Key algorithm developments made throughout the project
Initial greedy algorithm
My basic greedy algorithm worked through the grid left to right, top to bottom and placed the first piece that fitted the target area as it scans. Initially, accuracy was 60-80% on average, depending of the grid size and target area density.
Shape rank optimisation
I realised that using this left to right top to bottom scan pattern meant that it was better to place some pieces before others. For example, it would be better to place a right angled piece with its corner in the top left than the bottom right, as the latter piece might now block off some squares to it's left. Using this observation, I redefined the origin of each shape to be the top left-most point. I set the algorithm to check through the shapes in a predetermined order, starting with those occupying more space in the upper left. This increased the potential coverage accuracy to about 90% with some cases still solving with about 70% accuracy.
Edge case optimisation
So far I have only placed pieces which fitted completely in the target area. However, the conditions of the problem stated that accuracy should be lost for every target square left unfilled and every square filled outside of the target. This meant it was beneficial to place a piece even if one of its four squares was outside the target, as not placing would leave three of the target squares unfilled, losing more accuracy. Therefore I wrote functions to test pieces that fitted perfectly in the target, protruded by one square, and protruded by two square. I prioritised number of target squares covered and then how highly the shape ranked in my predetermined list to determine which shape should be placed.
I then ran three tests at different sizes and accuracies to judge the strengths and weaknesses of my algorithm. I found above around 50x50, performance was consistent with lows of 84 in middle densities. Smaller grids were still an issue and inconsistent.
Another optimisation was implemented to solve the grid upside down, right to left, and all other combinations of orientations. I found that for smaller grids especially it could make a difference which way the grid was scanned. My method involved making transformed copies of the grid and solving them, then reversing the transform to obtain the original grid, albeit solved differently. While this didn't increase the maximum accuracy, it did greatly improve the consistency of results, ensuring no solve was worse than 80%. Above a certain size the orientation became negligible.
From the optimisations made, I was now solving each grid 12 times and choosing the best result (all orientations x all edge protrusion values). This was necessary for smaller grids to find the best solve and could be done in milliseconds, but for larger grids was unnecessary as found in the assessment. I implemented a check stage where the grid size and density was measured. Following further tests, I defined threshold values at which to stop checking multiple orientations, and stop checking multiple edge protrusion values.
Despite these optimisations, small grids were still unpredictable, sometimes solved perfectly other times with <70% accuracy. Therefore my final implementation was a backtracker, designed to perfectly solve small grids. The principle was to still use the ranked list of shapes to check through and only place ones with no protrusion. When the solver had finished, the grid was checked, if not 100% covered, the most recently placed piece was removed and the next piece in the list tried there. If no pieces work, then the next most recently placed piece removed, and so on, working back and forth through the grid until 100% filled.

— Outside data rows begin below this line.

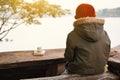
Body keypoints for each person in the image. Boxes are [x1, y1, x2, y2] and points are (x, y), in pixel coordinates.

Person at [64, 3, 111, 75]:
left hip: (78, 72)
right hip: (100, 71)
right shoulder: (104, 33)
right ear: (94, 15)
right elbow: (107, 53)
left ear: (77, 16)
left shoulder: (72, 35)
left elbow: (68, 57)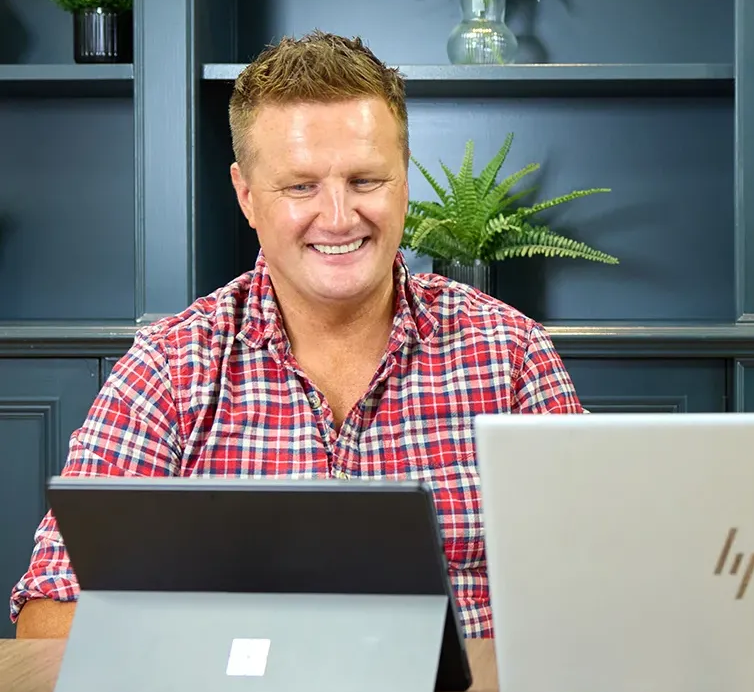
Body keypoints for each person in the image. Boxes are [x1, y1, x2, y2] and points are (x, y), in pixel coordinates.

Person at [9, 31, 585, 638]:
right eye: (300, 186)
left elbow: (603, 580)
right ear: (247, 196)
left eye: (366, 181)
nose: (338, 217)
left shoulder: (512, 355)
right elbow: (48, 614)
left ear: (404, 182)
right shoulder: (167, 370)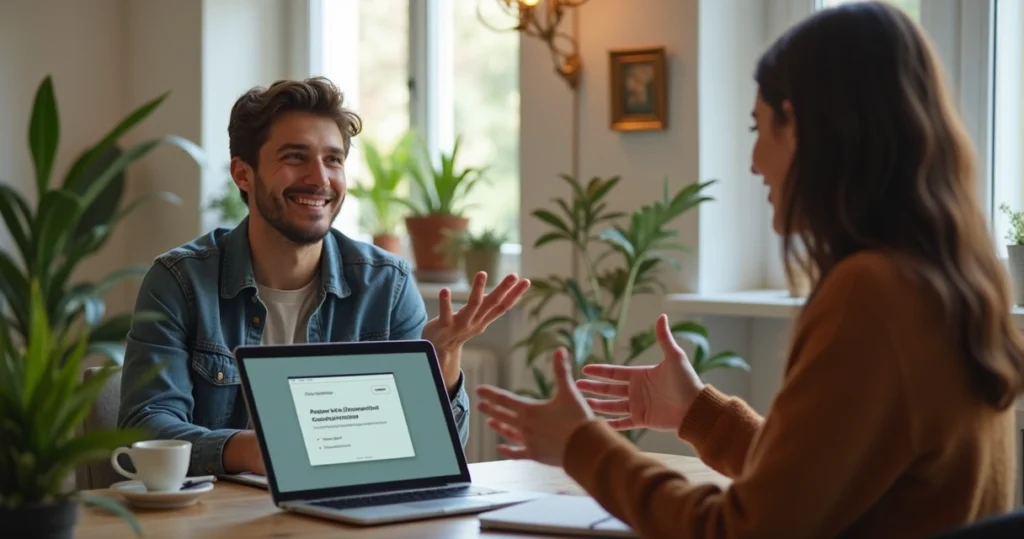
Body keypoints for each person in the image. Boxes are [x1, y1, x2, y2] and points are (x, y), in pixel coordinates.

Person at [475, 2, 1024, 537]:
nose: (754, 162)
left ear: (809, 129)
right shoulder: (952, 281)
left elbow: (736, 530)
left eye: (760, 128)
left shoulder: (871, 295)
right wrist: (698, 413)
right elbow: (813, 489)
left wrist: (582, 445)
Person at [118, 77, 529, 478]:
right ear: (243, 174)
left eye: (333, 159)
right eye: (295, 157)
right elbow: (146, 426)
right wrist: (252, 450)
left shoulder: (387, 285)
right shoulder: (180, 281)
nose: (320, 178)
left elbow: (439, 451)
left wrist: (444, 363)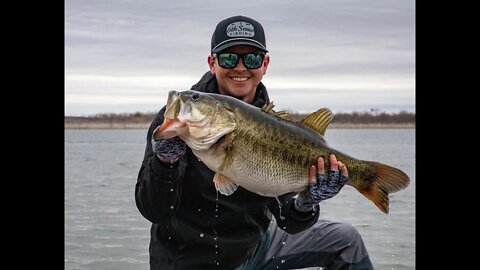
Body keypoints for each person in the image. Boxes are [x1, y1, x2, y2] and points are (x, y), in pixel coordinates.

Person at [135, 15, 374, 270]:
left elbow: (288, 221)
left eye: (251, 58)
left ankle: (368, 179)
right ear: (212, 63)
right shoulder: (176, 121)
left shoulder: (275, 127)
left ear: (265, 64)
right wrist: (165, 162)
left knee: (346, 240)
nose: (240, 68)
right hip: (188, 260)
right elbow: (153, 210)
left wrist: (306, 202)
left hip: (255, 246)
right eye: (228, 58)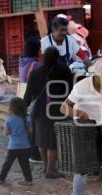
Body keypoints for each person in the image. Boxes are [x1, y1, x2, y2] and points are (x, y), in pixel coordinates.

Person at [60, 59, 102, 195]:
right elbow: (63, 107)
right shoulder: (82, 86)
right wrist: (78, 113)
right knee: (83, 168)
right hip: (84, 129)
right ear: (95, 76)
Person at [23, 47, 73, 179]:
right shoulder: (64, 70)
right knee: (53, 141)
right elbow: (71, 91)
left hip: (39, 110)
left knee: (41, 139)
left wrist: (23, 108)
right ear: (57, 57)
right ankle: (50, 169)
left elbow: (28, 94)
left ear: (44, 58)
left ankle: (46, 167)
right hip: (56, 110)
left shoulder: (36, 72)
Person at [0, 97, 33, 186]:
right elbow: (30, 131)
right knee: (25, 164)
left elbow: (5, 133)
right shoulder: (27, 119)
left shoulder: (9, 120)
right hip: (25, 146)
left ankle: (1, 179)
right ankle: (28, 180)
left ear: (11, 108)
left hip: (13, 146)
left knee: (7, 164)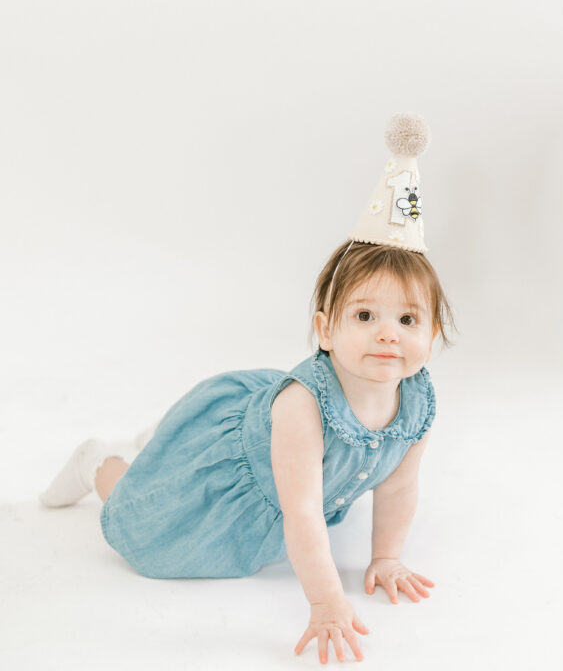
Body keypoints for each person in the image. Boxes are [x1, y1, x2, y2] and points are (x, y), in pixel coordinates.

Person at [39, 113, 457, 664]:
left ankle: (160, 446)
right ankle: (104, 464)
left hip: (280, 470)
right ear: (326, 329)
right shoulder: (302, 409)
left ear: (432, 334)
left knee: (182, 473)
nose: (387, 333)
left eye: (408, 320)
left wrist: (387, 556)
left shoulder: (417, 404)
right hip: (251, 471)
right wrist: (327, 600)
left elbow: (399, 487)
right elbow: (303, 511)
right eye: (364, 314)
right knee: (150, 537)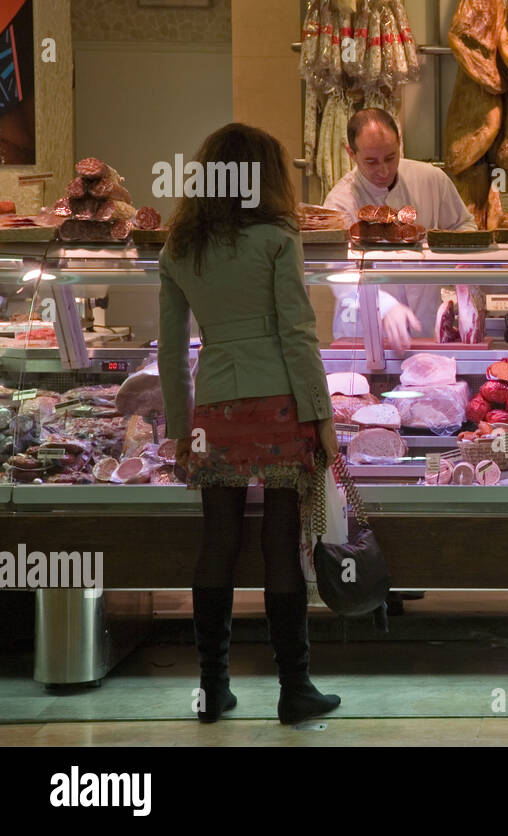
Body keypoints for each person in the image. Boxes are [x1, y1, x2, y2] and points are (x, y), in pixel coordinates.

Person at [158, 122, 341, 726]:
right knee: (280, 544)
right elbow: (297, 332)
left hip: (215, 407)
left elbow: (169, 351)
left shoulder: (180, 248)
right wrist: (321, 415)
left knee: (218, 542)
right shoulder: (277, 238)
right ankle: (295, 689)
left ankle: (213, 688)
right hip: (280, 403)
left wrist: (182, 430)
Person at [324, 107, 476, 351]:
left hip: (425, 327)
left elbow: (464, 225)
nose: (383, 170)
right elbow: (339, 273)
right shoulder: (340, 202)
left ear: (400, 143)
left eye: (391, 157)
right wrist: (384, 306)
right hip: (365, 335)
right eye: (371, 162)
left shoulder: (431, 179)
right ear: (351, 153)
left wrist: (452, 268)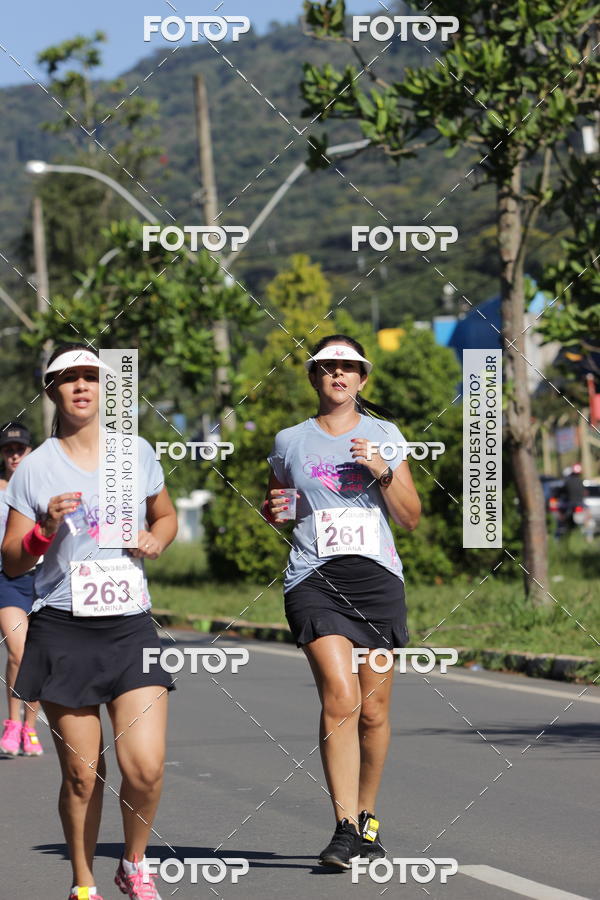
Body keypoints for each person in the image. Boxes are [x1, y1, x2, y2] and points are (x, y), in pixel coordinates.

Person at [2, 343, 178, 900]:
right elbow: (12, 559)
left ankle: (133, 862)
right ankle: (84, 881)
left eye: (91, 377)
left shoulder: (137, 452)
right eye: (68, 378)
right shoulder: (35, 467)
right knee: (83, 774)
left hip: (130, 626)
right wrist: (44, 530)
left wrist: (158, 537)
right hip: (64, 626)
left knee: (145, 768)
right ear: (52, 391)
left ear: (105, 388)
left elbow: (165, 514)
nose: (81, 386)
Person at [263, 334, 421, 869]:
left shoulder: (386, 436)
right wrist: (275, 511)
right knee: (341, 697)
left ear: (362, 379)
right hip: (314, 578)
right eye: (328, 367)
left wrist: (381, 469)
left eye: (348, 368)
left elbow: (410, 516)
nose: (338, 375)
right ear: (314, 378)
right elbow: (277, 503)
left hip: (376, 580)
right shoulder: (290, 441)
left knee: (373, 710)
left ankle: (368, 817)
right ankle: (344, 825)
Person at [0, 421, 43, 757]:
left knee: (38, 654)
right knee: (19, 650)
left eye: (20, 449)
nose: (15, 455)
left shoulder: (42, 487)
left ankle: (30, 726)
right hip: (7, 580)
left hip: (43, 580)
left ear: (29, 451)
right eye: (9, 449)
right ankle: (12, 724)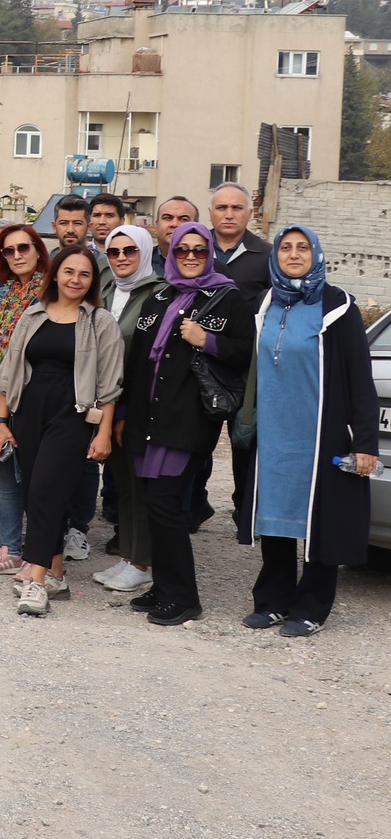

To enable the solver to progress and not loop through the same possibilities repeatedly, a cache was implemented to store failed grid layouts.
The backtracker was optimised one last time with the addition of a breadth-first-search method based on a geometric observation. If the scanner stepped past a target square in the grid without placing a shape then a mistake must already have been made, as there would be no left target space in a 100% covered grid. With this check running at each step, as soon as a target square was left blank the backtracking method was triggered, saving the time from running all the way to the end of the grid.
Greedy / Backtracking selector
After optimisation, I ran thousands of tests of different grid sizes and densities to find the worst cases my backtracking algorithm could still solve in a reasonable time. I used excel to plot maximum grid size against grid density, which showed the largest grid solvable for each density. A curve of best fit could be found along with the equation. The equation was then used in my code to determine when to use the greedy algorithm and when to use the backtracker. This method proved to be reliable, and completed my Python solution.
My final algorithm delivered perfect covers up to the grid size / density cut off point, and from there on solved from 88-96% accuracy, with time never exceeding 10 seconds.